- _DATASET EXCERPTS_
_____

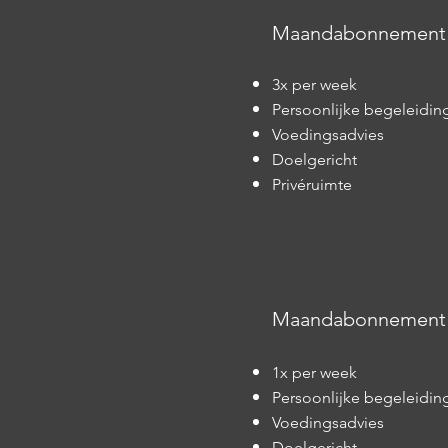
Maandabonnement 3
3x per week
Persoonlijke begeleidin
Voedingsadvies
Doelgericht
Privéruimte
Maandabonnement 1
1x per week
Persoonlijke begeleidin
Voedingsadvies
Doelgericht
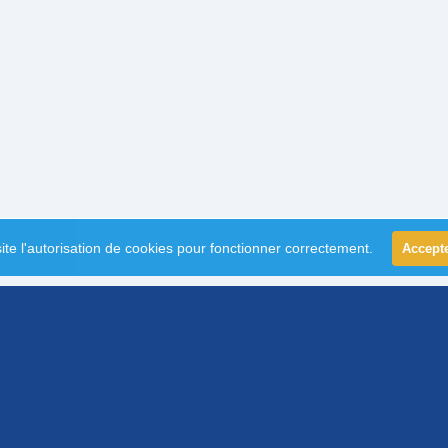
ite l'autorisation de cookies pour fonctionner correctement.
Accept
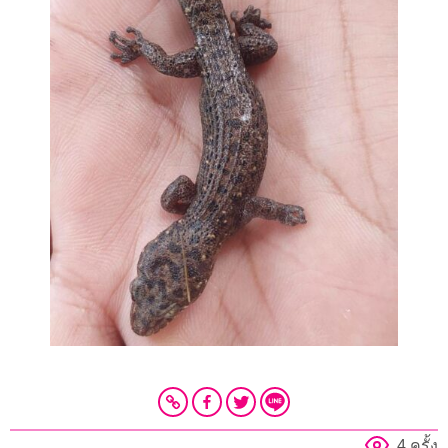
4 ครั้ง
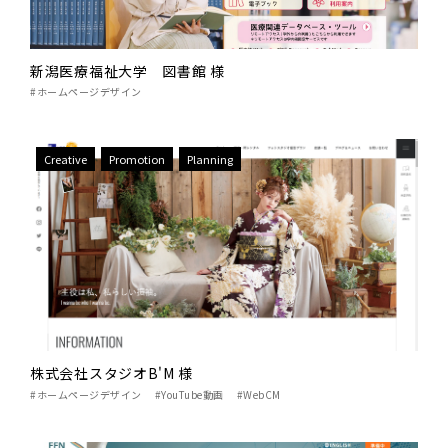
新潟医療福祉大学 図書館 様
#ホームページデザイン
Creative
Promotion
Planning
株式会社スタジオB'M 様
#ホームページデザイン
#YouTube動画
#WebCM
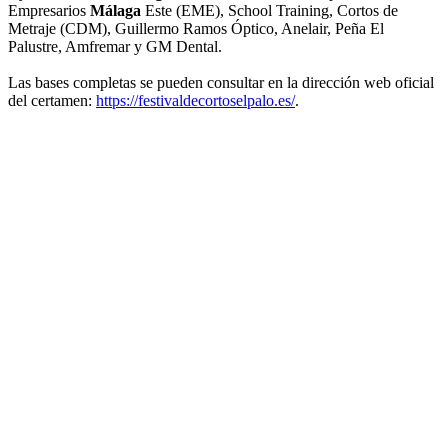
Empresarios
Málaga
Este (EME), School Training, Cortos de
Metraje (CDM), Guillermo Ramos Óptico, Anelair, Peña El
Palustre, Amfremar y GM Dental.
Las bases completas se pueden consultar en la dirección web oficial
del certamen:
https://festivaldecortoselpalo.es/
.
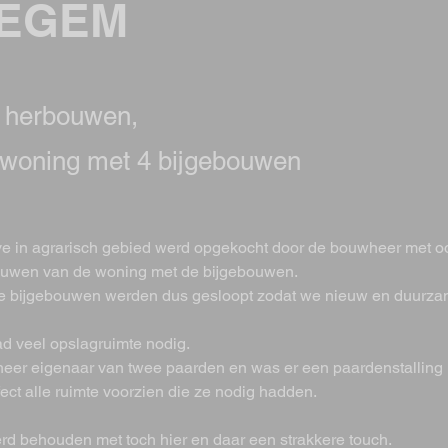
TEGEM
 herbouwen,
woning met 4 bijgebouwen
 in agrarisch gebied werd opgekocht door de bouwheer met oo
ouwen van de woning met de bijgebouwen.
e bijgebouwen werden dus gesloopt zodat we nieuw en duurza
 veel opslagruimte nodig.
eer eigenaar van twee paarden en was er een paardenstalling 
ect alle ruimte voorzien die ze nodig hadden.
erd behouden met toch hier en daar een strakkere touch.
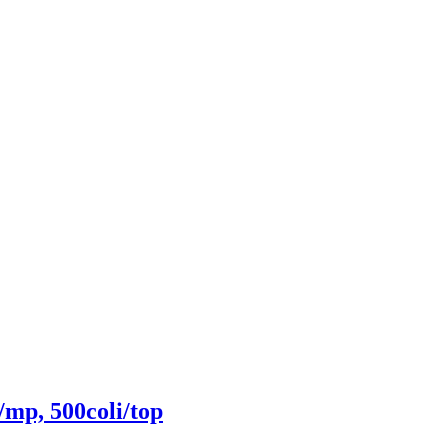
/mp, 500coli/top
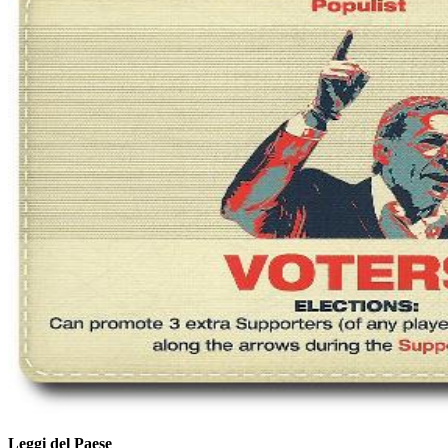
Leggi del Paese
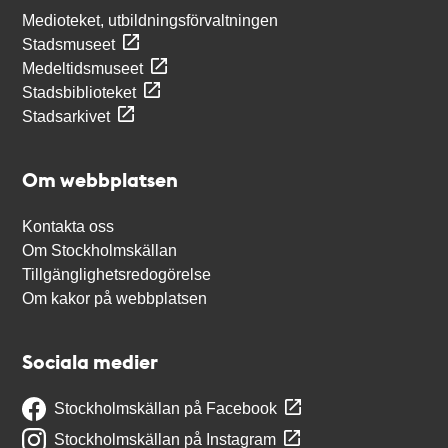
Medioteket, utbildningsförvaltningen
Stadsmuseet
Medeltidsmuseet
Stadsbiblioteket
Stadsarkivet
Om webbplatsen
Kontakta oss
Om Stockholmskällan
Tillgänglighetsredogörelse
Om kakor på webbplatsen
Sociala medier
Stockholmskällan på Facebook
Stockholmskällan på Instagram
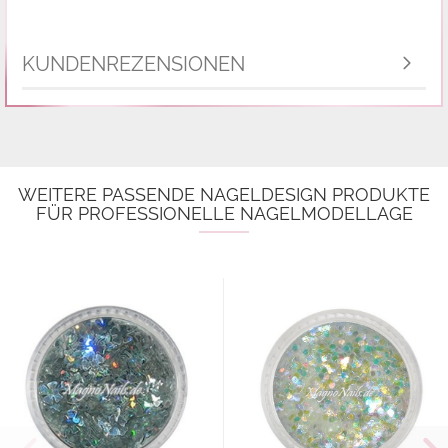
KUNDENREZENSIONEN
WEITERE PASSENDE NAGELDESIGN PRODUKTE
FÜR PROFESSIONELLE NAGELMODELLAGE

_____

- _TASK DETAILS_
All lines above that include the word "nodig" should be located and copied.

- _EXERCISE RESULT_
 veel opslagruimte nodig.
ect alle ruimte voorzien die ze nodig hadden.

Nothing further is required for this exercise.